I can see the headlines now: Pipeline break in Belgian, several policemen injured trying to protect repair crews from mobs. Here’s hoping it’s a Wit pipeline, the world needs more of it.
If you didn’t click all the way through to the original Telegraph article, the beer pipeline is in Bruges. This is in the Flemish-speaking part of Belgium, on the North Sea coast; it is a quick train-ride from Brussels. If you find yourself in Belgium, Bruges is a nice side trip, the city is very old (about 850) with a cool town square. When I went on the train, there was no place to stash luggage; that has probably changed. For my taste, the Belgian, French, and UK beer is better than Dutch and German beer but, ya know, beer is beer.
. . . . . the city is very old (about 850). . . . . .
Reminds me of the bier ads I used to see when I was stationed in Germany. One ad showed a brewmeister welcoming Noah coming off the arc with a full mug.

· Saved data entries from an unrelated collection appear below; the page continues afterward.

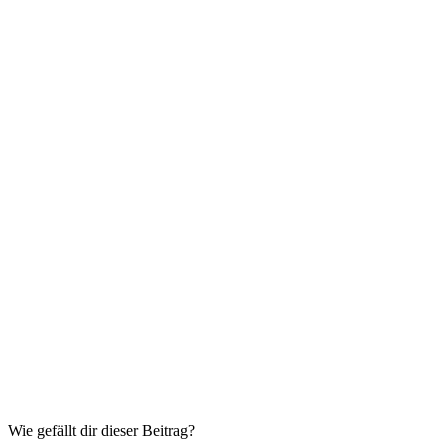
Wie gefällt dir dieser Beitrag?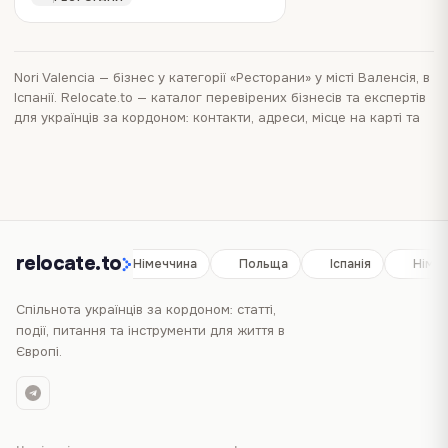
Nori Valencia
—
бізнес
у категорії «Ресторани»
у місті Валенсія, в
Іспанії
. Relocate.to — каталог перевірених бізнесів та експертів
для українців за кордоном: контакти, адреси, місце на карті та
послуги в одному місці. Перегляньте
каталог бізнесів у місті
Валенсія
, щоб порівняти інші варіанти поруч і швидше знайти
те, що вам потрібно.
relocate.to
Іспанія
Німеччина
Польща
Іспанія
Німеч
Спільнота українців за кордоном: статті,
події, питання та інструменти для життя в
Європі.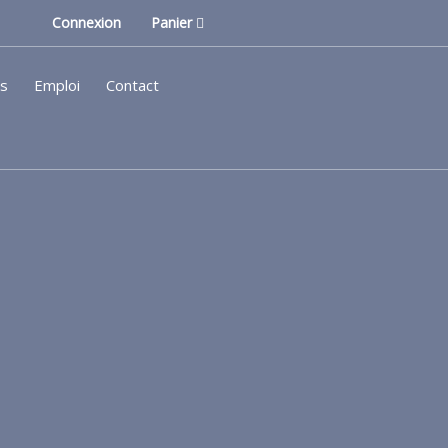
Connexion
Panier
ls
Emploi
Contact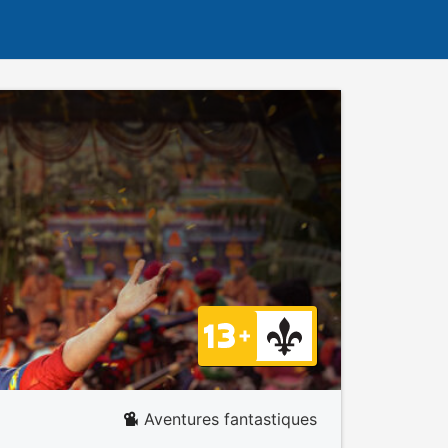
Aventures fantastiques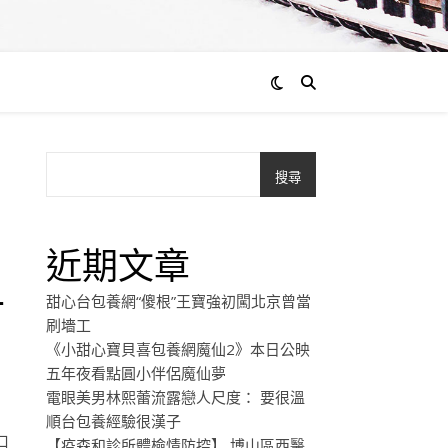
搜尋
近期文章
計
甜心台包養網“傻根”王寶強初闖北京曾當
刷墻工
《小甜心寶貝喜包養網魔仙2》本日公映
五年夜看點圓小伴侶魔仙夢
電眼美男林熙蕾流露戀人尺度： 要很溫
順台包養經驗很漢子
口
【疫森和診所體檢情防控】 博山區西醫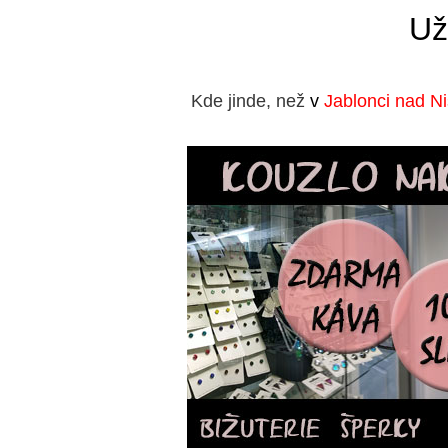
Už
Kde jinde, než
v
Jablonci nad N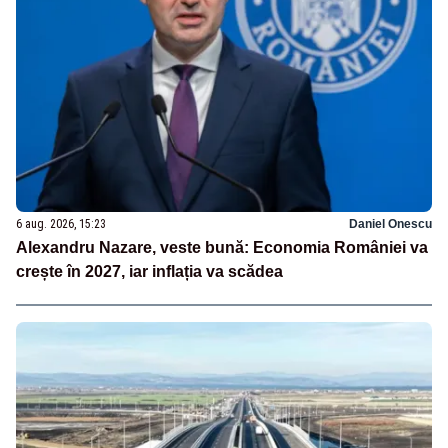
6 aug. 2026, 15:23
Daniel Onescu
Alexandru Nazare, veste bună: Economia României va
crește în 2027, iar inflația va scădea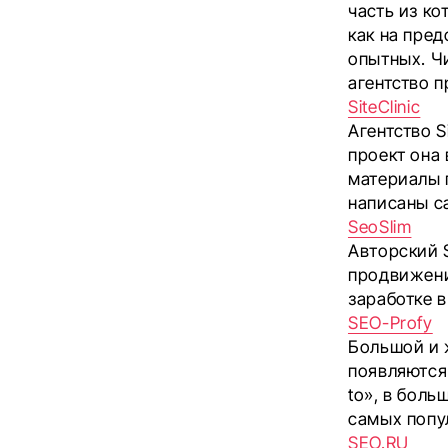
часть из к
как на пре
опытных. Ч
агентство 
SiteClinic
Агентство S
проект она
материалы 
написаны са
SeoSlim
Авторский 
продвижени
заработке в
SEO-Profy
Большой и 
появляются
to», в боль
самых попул
SEO.RU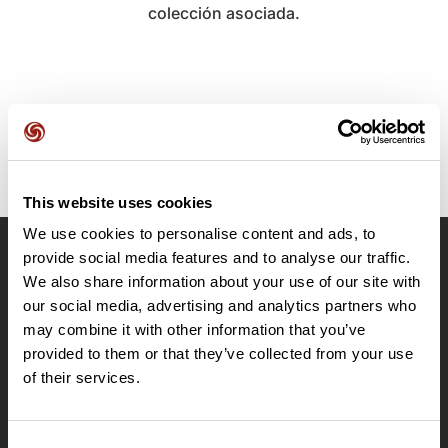
colección asociada.
This website uses cookies
We use cookies to personalise content and ads, to
provide social media features and to analyse our traffic.
OpenRunner
We also share information about your use of our site with
Equipo
our social media, advertising and analytics partners who
may combine it with other information that you’ve
Empleo
provided to them or that they’ve collected from your use
A proposito
of their services.
Contacto
Le Mag'
Ofertas
Consent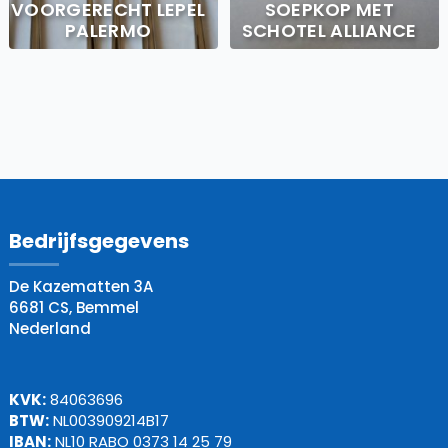
VOORGERECHT LEPEL
SOEPKOP MET
PALERMO
SCHOTEL ALLIANCE
Bedrijfsgegevens
De Kazematten 3A
6681 CS, Bemmel
Nederland
KVK:
84063696
BTW:
NL003909214B17
IBAN:
NL10 RABO 0373 14 25 79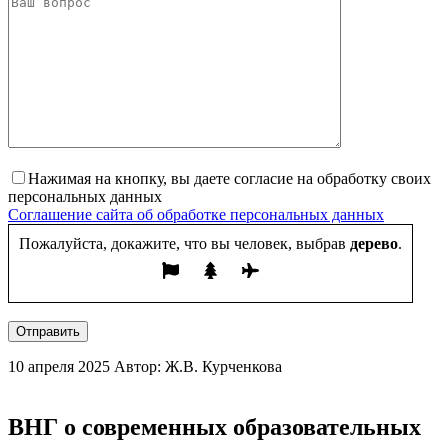
Нажимая на кнопку, вы даете согласие на обработку своих
персональных данных
Соглашение сайта об обработке персональных данных
Пожалуйста, докажите, что вы человек, выбрав
дерево
.
Отправить
10 апреля 2025
Автор: Ж.В. Курченкова
ВНГ о современных образовательных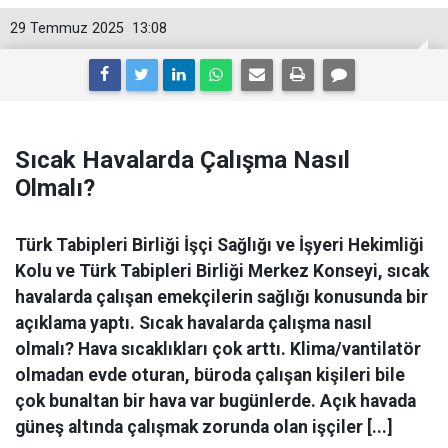
29 Temmuz 2025
13:08
Sıcak Havalarda Çalışma Nasıl
Olmalı?
Türk Tabipleri Birliği İşçi Sağlığı ve İşyeri Hekimliği
Kolu ve Türk Tabipleri Birliği Merkez Konseyi, sıcak
havalarda çalışan emekçilerin sağlığı konusunda bir
açıklama yaptı. Sıcak havalarda çalışma nasıl
olmalı? Hava sıcaklıkları çok arttı. Klima/vantilatör
olmadan evde oturan, büroda çalışan kişileri bile
çok bunaltan bir hava var bugünlerde. Açık havada
güneş altında çalışmak zorunda olan işçiler [...]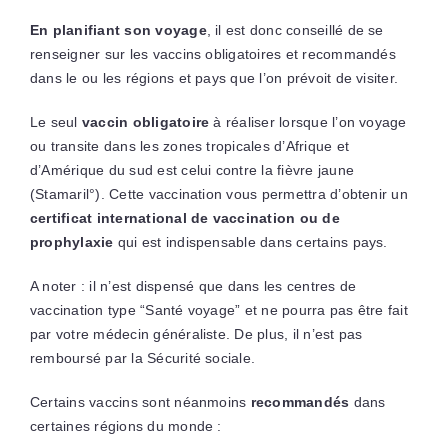
En planifiant son voyage
, il est donc conseillé de se
renseigner sur les vaccins obligatoires et recommandés
dans le ou les régions et pays que l’on prévoit de visiter.
Le seul
vaccin obligatoire
à réaliser lorsque l’on voyage
ou transite dans les zones tropicales d’Afrique et
d’Amérique du sud est celui contre la fièvre jaune
(Stamaril°). Cette vaccination vous permettra d’obtenir un
certificat international de vaccination
ou de
prophylaxie
qui est indispensable dans certains pays.
A noter : il n’est dispensé que dans les centres de
vaccination type “Santé voyage” et ne pourra pas être fait
par votre médecin généraliste. De plus, il n’est pas
remboursé par la Sécurité sociale.
Certains vaccins sont néanmoins
recommandés
dans
certaines régions du monde :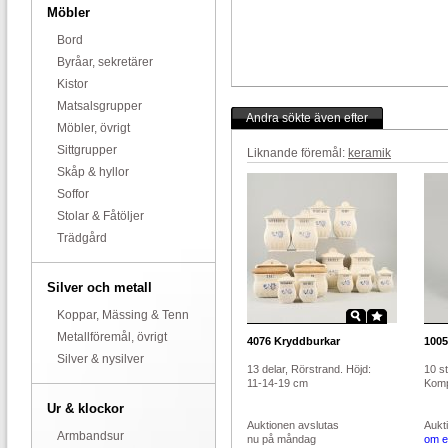
Möbler
Bord
Byråar, sekretärer
Kistor
Matsalsgrupper
Andra sökte även efter
Möbler, övrigt
Sittgrupper
Liknande föremål:
keramik
Skåp & hyllor
Soffor
Stolar & Fåtöljer
Trädgård
Silver och metall
Koppar, Mässing & Tenn
Metallföremål, övrigt
4076
Kryddburkar
1005
Silver & nysilver
13 delar, Rörstrand. Höjd:
10 st
11-14-19 cm
Kompa
Ur & klockor
Auktionen avslutas
Aukt
Armbandsur
nu på måndag
om e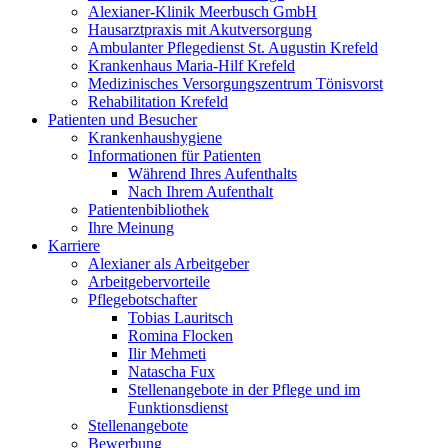
Alexianer-Klinik Meerbusch GmbH
Hausarztpraxis mit Akutversorgung
Ambulanter Pflegedienst St. Augustin Krefeld
Krankenhaus Maria-Hilf Krefeld
Medizinisches Versorgungszentrum Tönisvorst
Rehabilitation Krefeld
Patienten und Besucher
Krankenhaushygiene
Informationen für Patienten
Während Ihres Aufenthalts
Nach Ihrem Aufenthalt
Patientenbibliothek
Ihre Meinung
Karriere
Alexianer als Arbeitgeber
Arbeitgebervorteile
Pflegebotschafter
Tobias Lauritsch
Romina Flocken
Ilir Mehmeti
Natascha Fux
Stellenangebote in der Pflege und im
Funktionsdienst
Stellenangebote
Bewerbung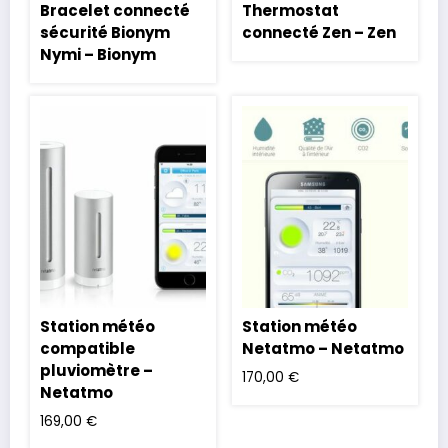
Bracelet connecté
Thermostat
sécurité Bionym
connecté Zen – Zen
Nymi – Bionym
Station météo
Station météo
compatible
Netatmo – Netatmo
pluviomètre –
170,00
€
Netatmo
169,00
€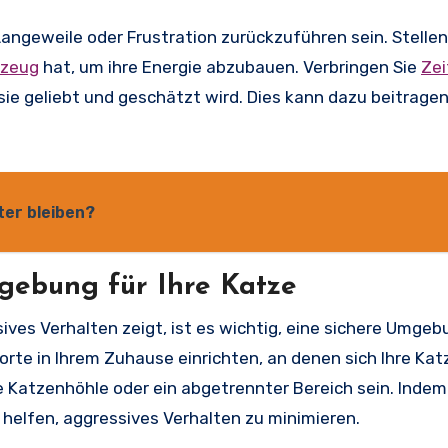
ngeweile oder Frustration zurückzuführen sein. Stellen 
lzeug
hat, um ihre Energie abzubauen. Verbringen Sie
Zei
 sie geliebt und geschätzt wird. Dies kann dazu beitragen
tter bleiben?
mgebung für Ihre Katze
ves Verhalten zeigt, ist es wichtig, eine sichere Umgebu
orte in Ihrem Zuhause einrichten, an denen sich Ihre Kat
e Katzenhöhle oder ein abgetrennter Bereich sein. Indem 
 helfen, aggressives Verhalten zu minimieren.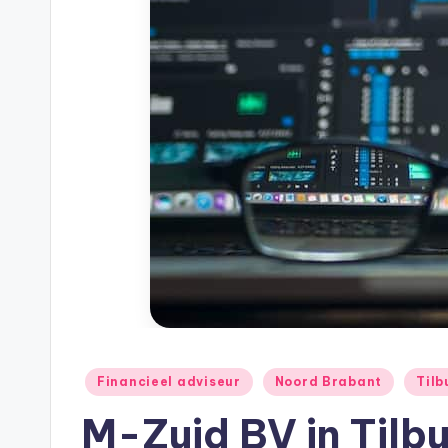
h
e
e
k
B
e
r
e
k
Geplaatst
Financieel adviseur
Noord Brabant
Tilb
e
in
M-Zuid BV in Tilb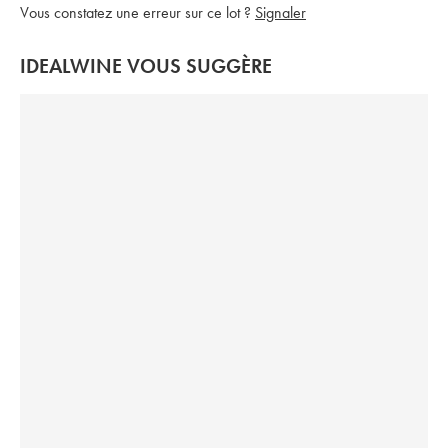
Vous constatez une erreur sur ce lot ?
Signaler
IDEALWINE VOUS SUGGÈRE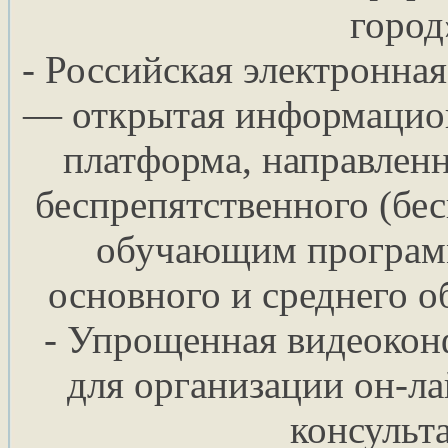
город
- Российская электронна
— открытая информацион
платформа, направленн
беспрепятственного (бес
обучающим программ
основного и среднего о
- Упрощенная видеокон
для организации он-л
консульт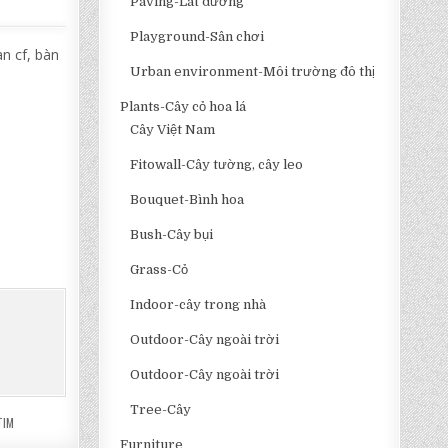
Paving-Lát đường
Playground-Sân chơi
n cf, bàn
Urban environment-Môi trường đô thị
Plants-Cây cỏ hoa lá
Cây Việt Nam
Fitowall-Cây tường, cây leo
Bouquet-Bình hoa
Bush-Cây bụi
Grass-Cỏ
Indoor-cây trong nhà
Outdoor-Cây ngoài trời
Outdoor-Cây ngoài trời
Tree-Cây
TIM
Furniture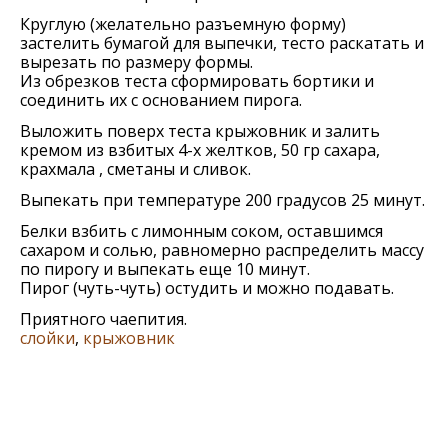
Круглую (желательно разъемную форму)
застелить бумагой для выпечки, тесто раскатать и
вырезать по размеру формы.
Из обрезков теста сформировать бортики и
соединить их с основанием пирога.
Выложить поверх теста крыжовник и залить
кремом из взбитых 4-х желтков, 50 гр сахара,
крахмала , сметаны и сливок.
Выпекать при температуре 200 градусов 25 минут.
Белки взбить с лимонным соком, оставшимся
сахаром и солью, равномерно распределить массу
по пирогу и выпекать еще 10 минут.
Пирог (чуть-чуть) остудить и можно подавать.
Приятного чаепития.
слойки
,
крыжовник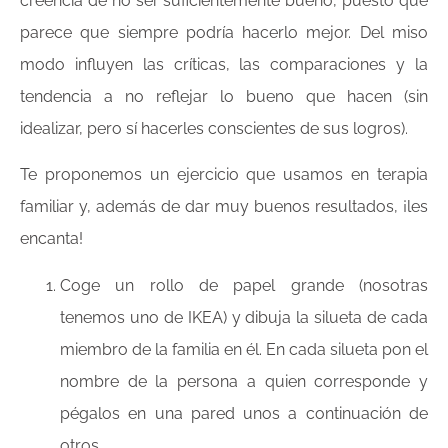
creencia de no ser suficientemente bueno, puesto que
parece que siempre podría hacerlo mejor. Del miso
modo influyen las críticas, las comparaciones y la
tendencia a no reflejar lo bueno que hacen (sin
idealizar, pero sí hacerles conscientes de sus logros).
Te proponemos un ejercicio que usamos en terapia
familiar y, además de dar muy buenos resultados, ¡les
encanta!
Coge un rollo de papel grande (nosotras
tenemos uno de IKEA) y dibuja la silueta de cada
miembro de la familia en él. En cada silueta pon el
nombre de la persona a quien corresponde y
pégalos en una pared unos a continuación de
otros.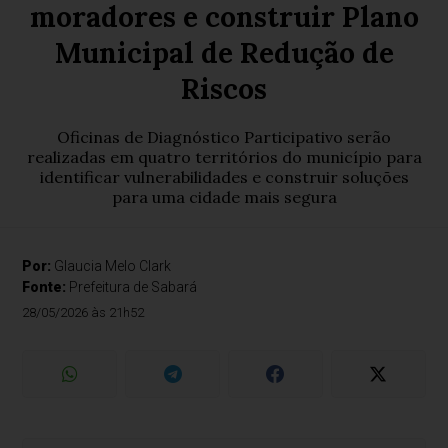
moradores e construir Plano
Municipal de Redução de
Riscos
Oficinas de Diagnóstico Participativo serão
realizadas em quatro territórios do município para
identificar vulnerabilidades e construir soluções
para uma cidade mais segura
Por:
Glaucia Melo Clark
Fonte:
Prefeitura de Sabará
28/05/2026 às 21h52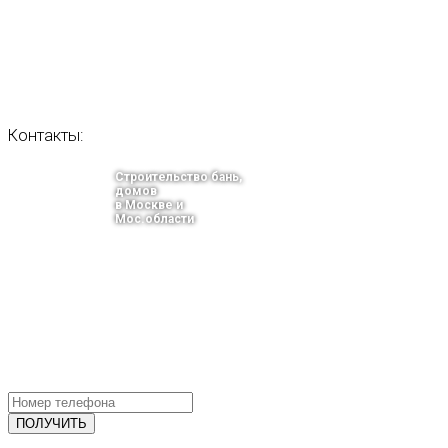
Контакты:
Строительство бань,
домов
в Москве и
Мос.области
тел.: +7-910-483-93-76
г. Москва
Ленинградский проспект 37 корпус 3 , БЦ «Авиатор»
Email: info@bani-msk.ru
ПОЛУЧИТЕ БЕСПЛАТНУЮ КОНС
СПЕЦИАЛИСТА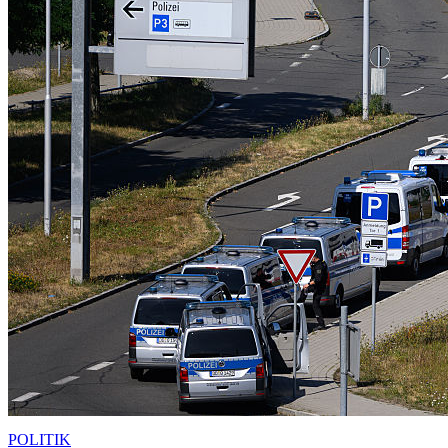
POLITIK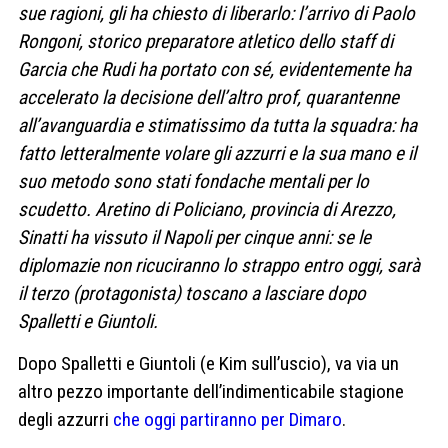
sue ragioni, gli ha chiesto di liberarlo: l’arrivo di Paolo
Rongoni, storico preparatore atletico dello staff di
Garcia che Rudi ha portato con sé, evidentemente ha
accelerato la decisione dell’altro prof, quarantenne
all’avanguardia e stimatissimo da tutta la squadra: ha
fatto letteralmente volare gli azzurri e la sua mano e il
suo metodo sono stati fondache mentali per lo
scudetto. Aretino di Policiano, provincia di Arezzo,
Sinatti ha vissuto il Napoli per cinque anni: se le
diplomazie non ricuciranno lo strappo entro oggi, sarà
il terzo (protagonista) toscano a lasciare dopo
Spalletti e Giuntoli.
Dopo Spalletti e Giuntoli (e Kim sull’uscio), va via un
altro pezzo importante dell’indimenticabile stagione
degli azzurri
che oggi partiranno per Dimaro
.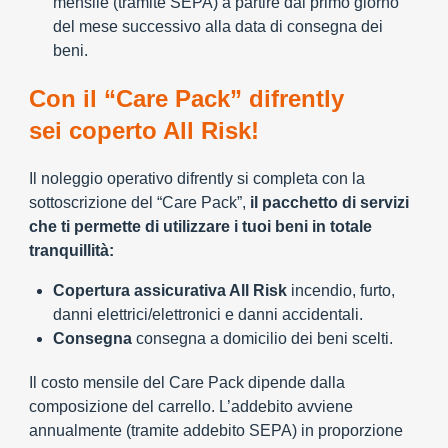
mensile (tramite SEPA) a partire dal primo giorno
del mese successivo alla data di consegna dei
beni.
Con il “Care Pack” difrently
sei coperto All Risk!
Il noleggio operativo difrently si completa con la
sottoscrizione del “Care Pack”,
il pacchetto di servizi
che ti permette di utilizzare i tuoi beni in totale
tranquillità:
Copertura assicurativa All Risk
incendio, furto,
danni elettrici/elettronici e danni accidentali.
Consegna
consegna a domicilio dei beni scelti.
Il costo mensile del Care Pack dipende dalla
composizione del carrello. L’addebito avviene
annualmente (tramite addebito SEPA) in proporzione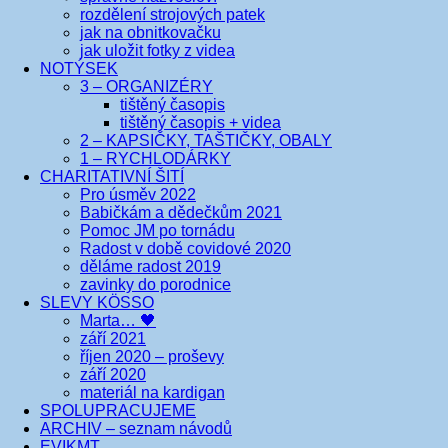
rozdělení strojových patek
jak na obnitkovačku
jak uložit fotky z videa
NOTÝSEK
3 – ORGANIZÉRY
tištěný časopis
tištěný časopis + videa
2 – KAPSIČKY, TAŠTIČKY, OBALY
1 – RYCHLODÁRKY
CHARITATIVNÍ ŠITÍ
Pro úsměv 2022
Babičkám a dědečkům 2021
Pomoc JM po tornádu
Radost v době covidové 2020
děláme radost 2019
zavinky do porodnice
SLEVY KÖSSO
Marta… 🖤
září 2021
říjen 2020 – proševy
září 2020
materiál na kardigan
SPOLUPRACUJEME
ARCHIV – seznam návodů
EVIKMT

BEER, it’s not just for breakfast anymore!!
Everyone needs to believe in something. I believe I’ll have another BEER!
Can I get a line dropped to my house? Just think of how much energy would be saved by not having to run the truck.
Oh man.
Do *not* let the DNC/CPUSA hear of that idea.
“Free beer piped to every home!” would become one of those “but the constitution says so! in pursuit of happiness!” things that the destructionists love to invent to increase their ownership of useful idiots in person, property and vote.